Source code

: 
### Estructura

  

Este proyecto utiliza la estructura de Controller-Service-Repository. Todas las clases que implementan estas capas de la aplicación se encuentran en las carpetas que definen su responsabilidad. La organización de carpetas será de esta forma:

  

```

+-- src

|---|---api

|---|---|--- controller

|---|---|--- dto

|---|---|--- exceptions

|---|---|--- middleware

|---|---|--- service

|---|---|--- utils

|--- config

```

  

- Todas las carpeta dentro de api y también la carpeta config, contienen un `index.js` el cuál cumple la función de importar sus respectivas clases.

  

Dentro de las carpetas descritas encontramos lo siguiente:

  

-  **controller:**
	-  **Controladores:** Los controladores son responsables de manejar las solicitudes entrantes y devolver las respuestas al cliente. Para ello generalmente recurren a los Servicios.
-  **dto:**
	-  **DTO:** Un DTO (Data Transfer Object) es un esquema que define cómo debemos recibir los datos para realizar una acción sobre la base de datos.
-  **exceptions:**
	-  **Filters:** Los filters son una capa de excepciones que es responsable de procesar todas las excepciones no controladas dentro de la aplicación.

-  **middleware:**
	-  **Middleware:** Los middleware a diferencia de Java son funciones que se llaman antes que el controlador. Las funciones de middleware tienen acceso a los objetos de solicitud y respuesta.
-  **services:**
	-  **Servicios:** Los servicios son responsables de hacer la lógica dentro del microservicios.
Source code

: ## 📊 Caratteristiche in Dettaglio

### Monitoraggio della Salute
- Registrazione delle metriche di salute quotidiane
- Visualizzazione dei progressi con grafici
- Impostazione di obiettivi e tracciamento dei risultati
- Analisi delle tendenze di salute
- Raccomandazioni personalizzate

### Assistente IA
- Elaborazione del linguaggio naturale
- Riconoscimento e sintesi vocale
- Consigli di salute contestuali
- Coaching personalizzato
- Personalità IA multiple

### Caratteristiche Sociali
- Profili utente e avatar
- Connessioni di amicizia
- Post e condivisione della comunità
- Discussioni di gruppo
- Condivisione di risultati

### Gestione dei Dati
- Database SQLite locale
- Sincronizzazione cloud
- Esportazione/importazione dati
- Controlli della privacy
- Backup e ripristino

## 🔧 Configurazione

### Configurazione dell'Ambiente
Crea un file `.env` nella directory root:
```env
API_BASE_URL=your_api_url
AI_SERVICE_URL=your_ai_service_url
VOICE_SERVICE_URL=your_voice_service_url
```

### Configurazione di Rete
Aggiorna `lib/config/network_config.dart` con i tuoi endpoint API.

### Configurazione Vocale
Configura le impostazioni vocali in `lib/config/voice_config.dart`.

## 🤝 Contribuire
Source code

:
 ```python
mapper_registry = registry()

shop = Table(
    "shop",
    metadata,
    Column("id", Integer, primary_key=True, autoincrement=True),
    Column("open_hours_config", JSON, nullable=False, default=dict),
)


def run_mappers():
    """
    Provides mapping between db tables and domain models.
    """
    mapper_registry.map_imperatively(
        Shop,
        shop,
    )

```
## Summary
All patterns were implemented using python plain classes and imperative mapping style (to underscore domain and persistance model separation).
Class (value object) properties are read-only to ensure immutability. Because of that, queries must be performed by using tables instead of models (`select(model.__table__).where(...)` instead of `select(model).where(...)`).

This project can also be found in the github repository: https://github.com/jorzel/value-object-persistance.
::::::
* To do *
All lines above from the one with "### Caratteristiche Sociali" to the one with "All patterns were", inclusive, should be copied exactly, and no other lines.

* Response *
### Caratteristiche Sociali
- Profili utente e avatar
- Connessioni di amicizia
- Post e condivisione della comunità
- Discussioni di gruppo
- Condivisione di risultati

### Gestione dei Dati
- Database SQLite locale
- Sincronizzazione cloud
- Esportazione/importazione dati
- Controlli della privacy
- Backup e ripristino

## 🔧 Configurazione

### Configurazione dell'Ambiente
Crea un file `.env` nella directory root:
```env
API_BASE_URL=your_api_url
AI_SERVICE_URL=your_ai_service_url
VOICE_SERVICE_URL=your_voice_service_url
```

### Configurazione di Rete
Aggiorna `lib/config/network_config.dart` con i tuoi endpoint API.

### Configurazione Vocale
Configura le impostazioni vocali in `lib/config/voice_config.dart`.

## 🤝 Contribuire
Source code

:
 ```python
mapper_registry = registry()

shop = Table(
    "shop",
    metadata,
    Column("id", Integer, primary_key=True, autoincrement=True),
    Column("open_hours_config", JSON, nullable=False, default=dict),
)


def run_mappers():
    """
    Provides mapping between db tables and domain models.
    """
    mapper_registry.map_imperatively(
        Shop,
        shop,
    )

```
## Summary
All patterns were implemented using python plain classes and imperative mapping style (to underscore domain and persistance model separation).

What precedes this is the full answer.